When the term Sustainable Design came into use, it sounded like a really, really good thing. I mean, sustainable anything is a good idea, right? Benefits people and the earth (and possibly animals), uses less resources, produces less waste, around for the long term, all that.
But what, exactly, is Sustainable Design? Is it the part about using recycled paper and plant-based inks, is it designing something for more than one use or to be used in a recycled way when the client is done with it?
It seemed to indicate that, while the design process produces long-lasting effects by solving problems and generating new ideas, the designed products themselves had to bend to an ecological mindset that they weren’t good to hang around for very long, and should compost or deconstruct after a period of time. Which I don’t think made any of us designers too comfortable.

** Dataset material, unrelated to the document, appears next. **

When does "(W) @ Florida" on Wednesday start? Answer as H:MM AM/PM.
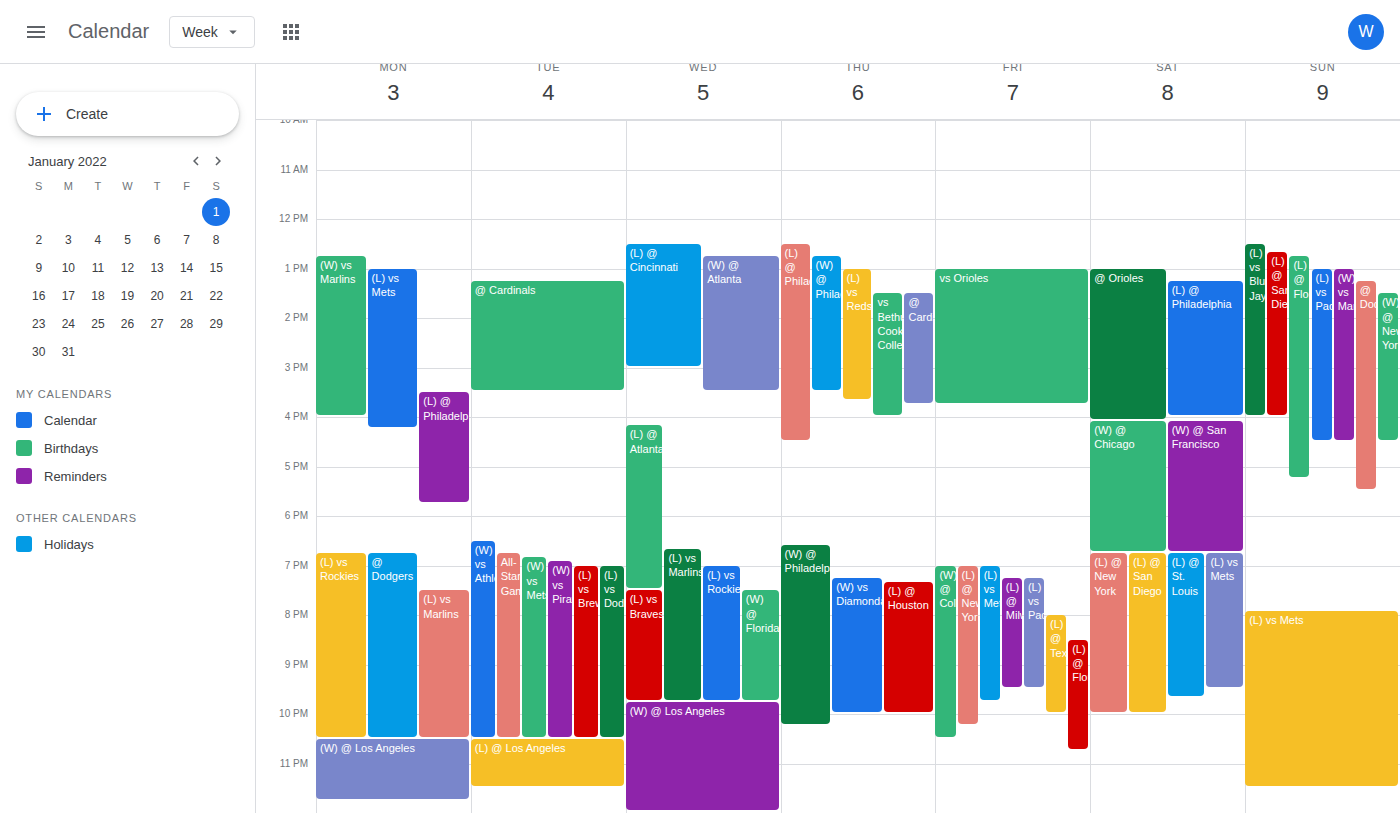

AIGA National recently started an initiative called Design for Good—a movement to ignite, accelerate and amplify design-driven social change. Design for Good promotes sustainability in that the process of design effects change how we view the world, and in turn have ideas that propagate further change.
“What every business needs. And how.”, a new brochure from AIGA, has a pretty good layout of how design produces business success. It also spells out the design process, which is really nice because I think businesses forget from time to time that there is a design process applied to products and solutions.
I like this part
Design can create desire…improve intelligence…impact productivity…speak volumes…start a revolution…and eliminate frustration.
Hmm. The same solutions that drive a business forward can also be applied to driving social change.
I think of Sustainable Design or Design for Good as any other design effort but remembering these solutions. It’s still design. But with the benefits and energy and understanding, it’s just design for good.